DIRECTIONS FOR THIS TASK » Pull each line containing "theme" out of the data and copy it.

(Page layout parsing data)
::::

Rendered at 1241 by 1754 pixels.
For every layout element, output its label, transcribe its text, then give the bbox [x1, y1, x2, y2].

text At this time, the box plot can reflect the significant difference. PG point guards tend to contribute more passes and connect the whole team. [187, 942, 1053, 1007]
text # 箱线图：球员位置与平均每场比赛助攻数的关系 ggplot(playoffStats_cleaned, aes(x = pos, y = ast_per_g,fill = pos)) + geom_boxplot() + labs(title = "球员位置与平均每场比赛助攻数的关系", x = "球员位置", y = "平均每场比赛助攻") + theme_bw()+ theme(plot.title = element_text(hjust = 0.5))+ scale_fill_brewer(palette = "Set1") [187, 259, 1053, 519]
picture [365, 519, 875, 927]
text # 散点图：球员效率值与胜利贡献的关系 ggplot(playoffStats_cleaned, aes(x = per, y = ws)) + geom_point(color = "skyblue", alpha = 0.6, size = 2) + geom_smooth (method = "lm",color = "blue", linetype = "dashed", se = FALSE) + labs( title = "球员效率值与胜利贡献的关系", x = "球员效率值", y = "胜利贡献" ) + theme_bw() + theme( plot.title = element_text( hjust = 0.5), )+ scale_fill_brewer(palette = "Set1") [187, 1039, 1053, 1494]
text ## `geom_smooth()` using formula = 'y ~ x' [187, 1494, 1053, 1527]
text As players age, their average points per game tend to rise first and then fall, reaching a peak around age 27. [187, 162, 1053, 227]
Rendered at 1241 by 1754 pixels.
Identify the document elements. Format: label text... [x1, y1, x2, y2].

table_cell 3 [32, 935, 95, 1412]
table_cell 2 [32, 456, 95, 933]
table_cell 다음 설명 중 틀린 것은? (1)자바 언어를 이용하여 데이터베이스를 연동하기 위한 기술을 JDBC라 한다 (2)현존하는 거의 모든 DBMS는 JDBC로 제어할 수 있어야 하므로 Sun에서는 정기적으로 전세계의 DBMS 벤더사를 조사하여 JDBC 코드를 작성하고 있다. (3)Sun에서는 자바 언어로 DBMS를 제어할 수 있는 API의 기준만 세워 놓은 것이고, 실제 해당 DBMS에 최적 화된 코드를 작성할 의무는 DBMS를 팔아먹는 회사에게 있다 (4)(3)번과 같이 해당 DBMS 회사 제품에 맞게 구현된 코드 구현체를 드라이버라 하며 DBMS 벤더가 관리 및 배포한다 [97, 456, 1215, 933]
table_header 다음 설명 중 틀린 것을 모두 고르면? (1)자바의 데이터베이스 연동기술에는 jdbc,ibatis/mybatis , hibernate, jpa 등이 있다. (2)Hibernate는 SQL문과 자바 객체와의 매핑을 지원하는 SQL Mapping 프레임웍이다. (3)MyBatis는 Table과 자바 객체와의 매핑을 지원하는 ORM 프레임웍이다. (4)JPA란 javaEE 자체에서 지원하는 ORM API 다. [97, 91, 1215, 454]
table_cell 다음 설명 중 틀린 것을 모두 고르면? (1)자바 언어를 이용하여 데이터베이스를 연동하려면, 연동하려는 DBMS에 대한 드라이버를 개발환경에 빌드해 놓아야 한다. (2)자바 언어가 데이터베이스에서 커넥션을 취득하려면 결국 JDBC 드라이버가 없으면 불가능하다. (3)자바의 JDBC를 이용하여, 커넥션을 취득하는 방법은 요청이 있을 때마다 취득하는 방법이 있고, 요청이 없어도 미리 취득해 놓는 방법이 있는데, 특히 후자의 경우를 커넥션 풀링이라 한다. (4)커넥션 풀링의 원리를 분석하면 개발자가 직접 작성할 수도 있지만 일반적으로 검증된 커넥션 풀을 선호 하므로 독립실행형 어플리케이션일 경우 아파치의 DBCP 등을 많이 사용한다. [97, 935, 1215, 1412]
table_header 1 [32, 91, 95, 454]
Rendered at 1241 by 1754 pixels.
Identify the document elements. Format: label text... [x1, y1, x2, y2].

::::

TASK SOLUTION »
text # 箱线图：球员位置与平均每场比赛助攻数的关系 ggplot(playoffStats_cleaned, aes(x = pos, y = ast_per_g,fill = pos)) + geom_boxplot() + labs(title = "球员位置与平均每场比赛助攻数的关系", x = "球员位置", y = "平均每场比赛助攻") + theme_bw()+ theme(plot.title = element_text(hjust = 0.5))+ scale_fill_brewer(palette = "Set1") [187, 259, 1053, 519]
text # 散点图：球员效率值与胜利贡献的关系 ggplot(playoffStats_cleaned, aes(x = per, y = ws)) + geom_point(color = "skyblue", alpha = 0.6, size = 2) + geom_smooth (method = "lm",color = "blue", linetype = "dashed", se = FALSE) + labs( title = "球员效率值与胜利贡献的关系", x = "球员效率值", y = "胜利贡献" ) + theme_bw() + theme( plot.title = element_text( hjust = 0.5), )+ scale_fill_brewer(palette = "Set1") [187, 1039, 1053, 1494]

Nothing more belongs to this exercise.